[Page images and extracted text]
────────
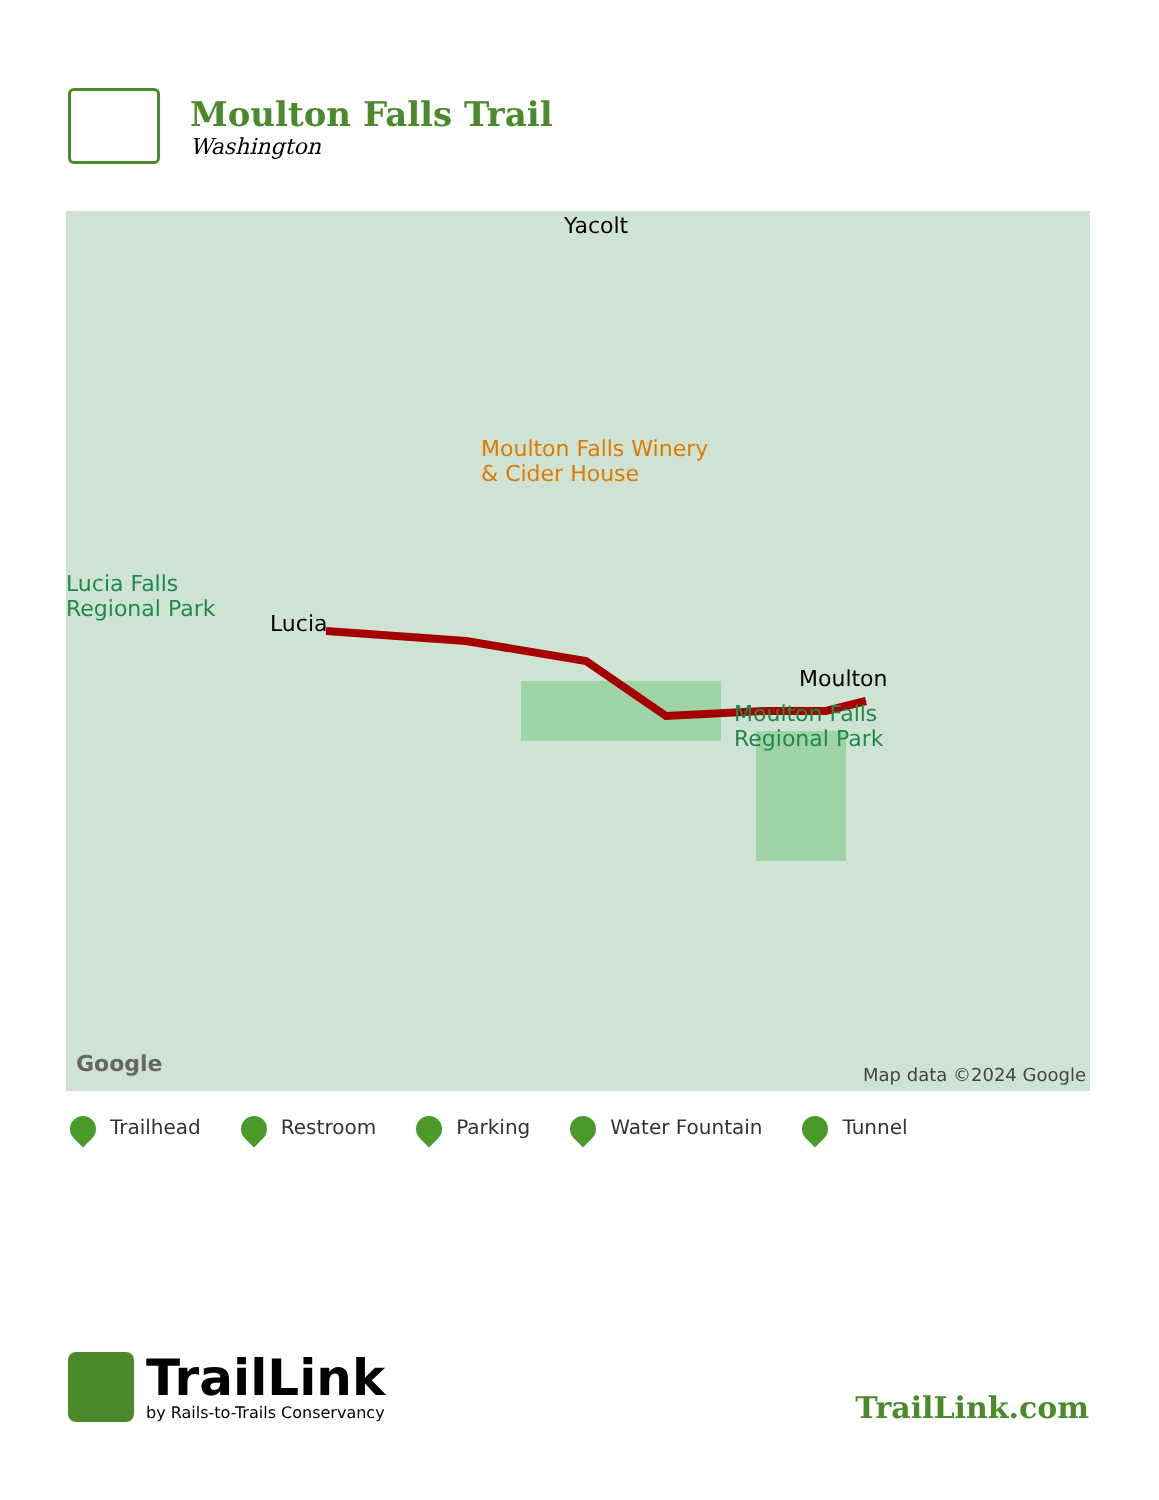Moulton Falls Trail
Washington
Yacolt
Moulton Falls Winery
& Cider House
Lucia Falls
Regional Park
Lucia
Moulton
Moulton Falls
Regional Park
Google Map data ©2024 Google
Trailhead Restroom Parking Water Fountain Tunnel
TrailLink
by Rails-to-Trails Conservancy
TrailLink.com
────────
• **Task directions**:
Please output all the records above exactly, leaving out every picture.

• **Result for this task**:
Moulton Falls Trail
Washington
Yacolt
Moulton Falls Winery
& Cider House
Lucia Falls
Regional Park
Lucia
Moulton
Moulton Falls
Regional Park
Google Map data ©2024 Google
Trailhead Restroom Parking Water Fountain Tunnel
TrailLink
by Rails-to-Trails Conservancy
TrailLink.com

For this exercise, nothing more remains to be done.